2. Who is the neutral party? Conceptually, the relinquished property is sold, and the sales proceeds are held in escrow by a neutral party, until the replacement property is obtained. Generally, an intermediary or escrow agent is involved in the transaction. In order to make absolutely sure that the taxpayer does not have control or access to these funds during this interim period, the IRS requires that this third party cannot be the taxpayer or a related party. The holder of the escrow account can be an attorney or a broker engaged primarily to facilitate the exchange, although the attorney cannot have represented the taxpayer on other legal matters within two years of the date of the sale of the relinquished property.

3. Interest on the exchange proceeds. One of the underlying concepts of a successful 1031 exchange is the absolute requirement that the sales proceeds not be available to the seller of the relinquished property under any circumstances unless the transactions do not take place.

Generally, the sales proceeds are placed in escrow with a neutral third party. Since these proceeds may not be used for the purchase of the replacement property for up to 180 days, interest is usually earned on these funds.

The Internal Revenue Service permits the taxpayer to earn this interest -- referred to as "growth factor" -- on the escrowed funds. Any such interest to the taxpayer has to be reported as earned income. Once the replacement property is obtained by the exchanger, the interest can either be used for the purchase of that property, or paid directly to the exchanger.

There is an interesting loophole which may be attractive to many readers who currently own rental property. Let us assume that you have found your dream house somewhere in the United States where you want to live after retirement. If you sell your investment property, you will have to pay a large capital gains tax. If you do a 1031 exchange now, and obtain title to the replacement property where you ultimately want to live when you retire, you can rent out that property until you decide to move. Then, once you have established the new property as your principal residence, if you live in it for at least two years and more than two years have elapsed since you sold your last principal residence, once again you can exclude up to $250,000 (or $500,000 if married and you file jointly) of the gain you have made.

Although the IRS provides no guidance as to how long you have to use the replacement property as an "investment," the general consensus is that you should rent out the property for at least one full tax year.

Thus, depending on the numbers and the facts, you may ultimately be able to avoid the capital gains tax which would normally be due when you sold your investment property.

The IRS has also authorized taxpayers to engage in "reverse Starkers," where you buy the replacement property first and then exchange (sell) the relinquished property.

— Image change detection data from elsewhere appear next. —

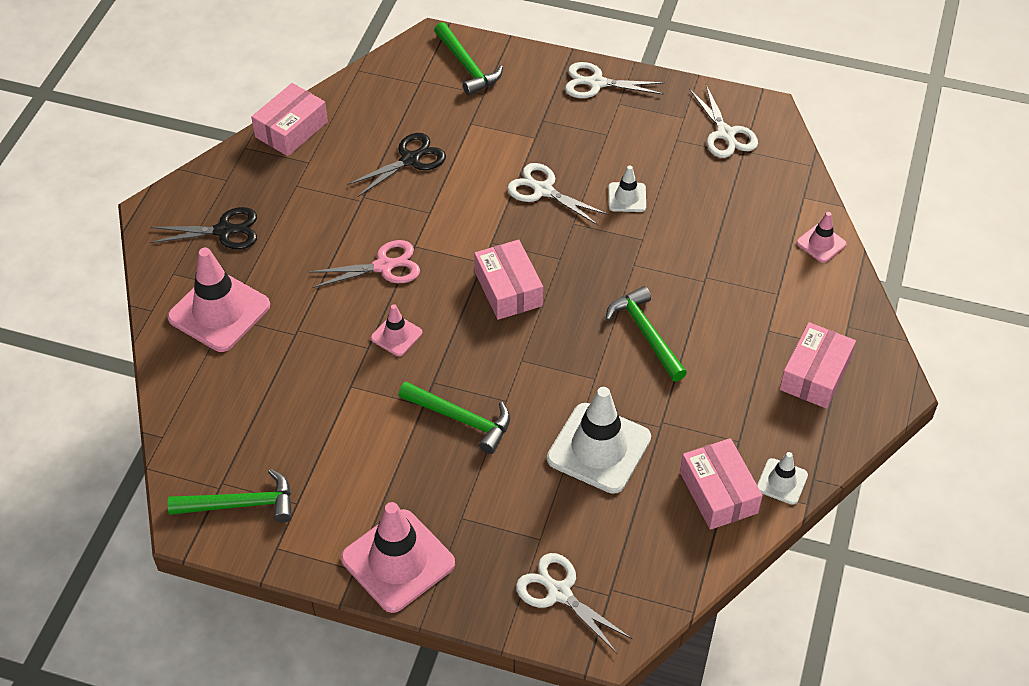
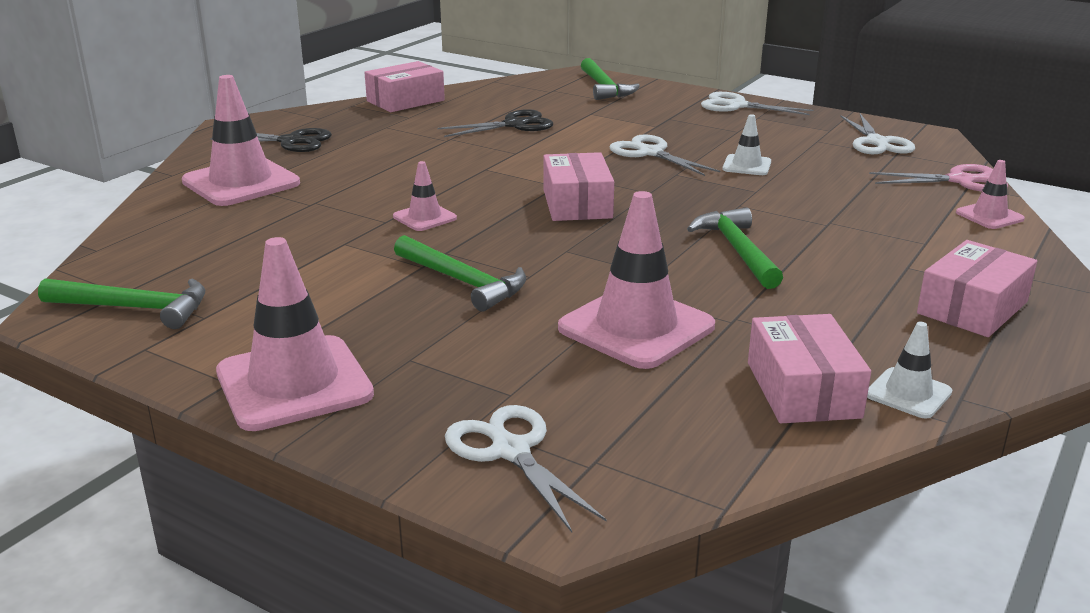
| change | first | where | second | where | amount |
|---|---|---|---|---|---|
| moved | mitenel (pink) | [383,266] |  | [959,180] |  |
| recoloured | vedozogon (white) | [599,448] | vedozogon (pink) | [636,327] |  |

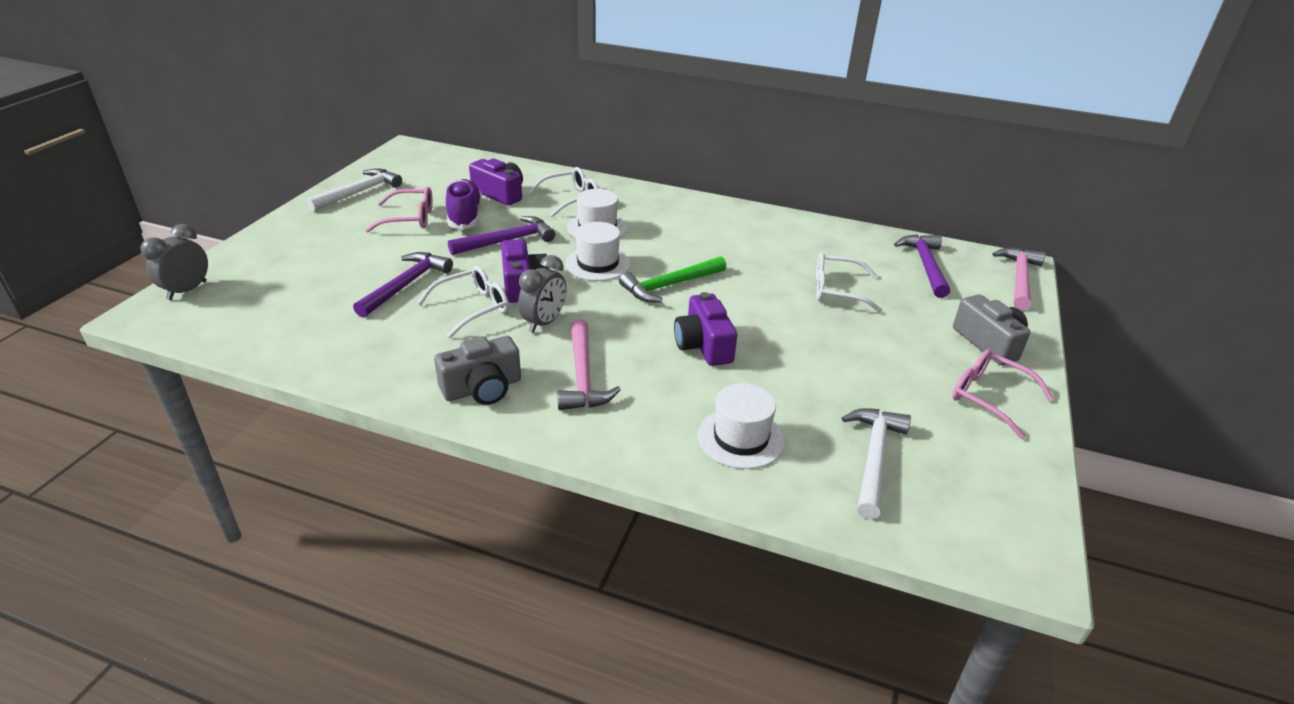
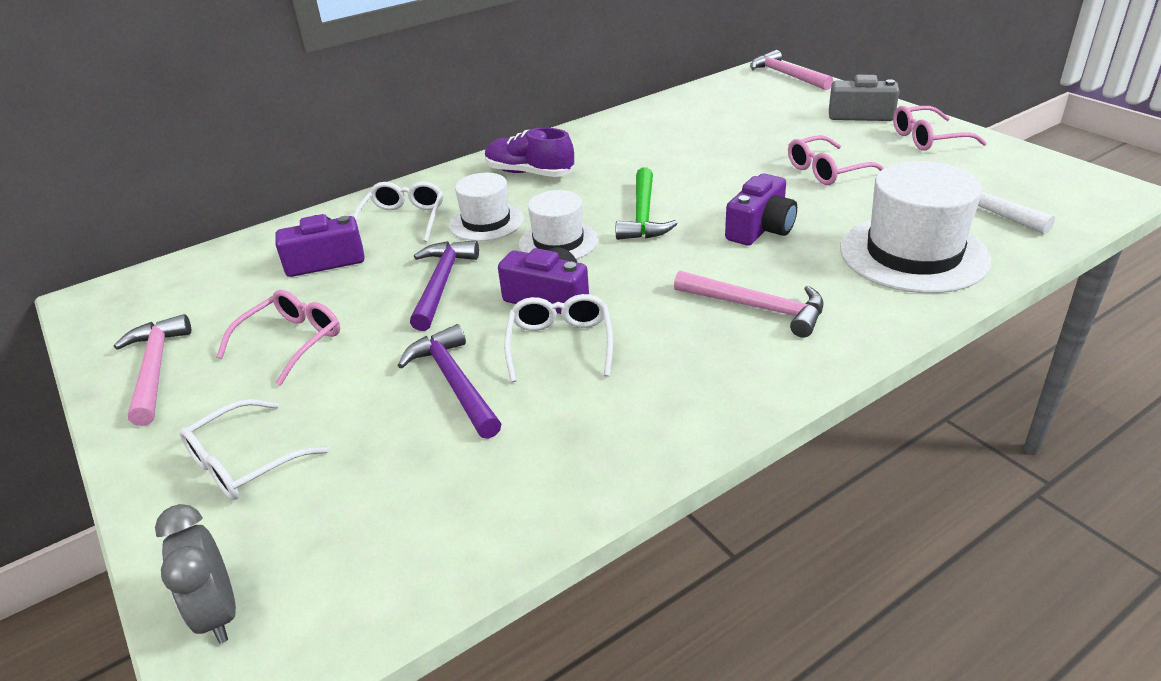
| change | first | where | second | where | amount |
|---|---|---|---|---|---|
| removed | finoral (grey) | [482,388] |  |  |  |
| removed | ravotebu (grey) | [544,323] |  |  |  |
| removed |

It should be noted that quite often, a taxpayer finds the replacement property first, and the owner of that property is unwilling to enter into a long term contract whereby the sale will not take place until after the relinquished property has been sold. According to the IRS regulations, you can reverse the process. Although the basic time limitations are the same for a reverse Starker, the rules are more complex and will end up costing you more money than if you did a regular like-kind exchange.

The rules for the "like-kind" exchange are tricky. You must obtain competent, professional financial and legal assistance if you plan to go this route.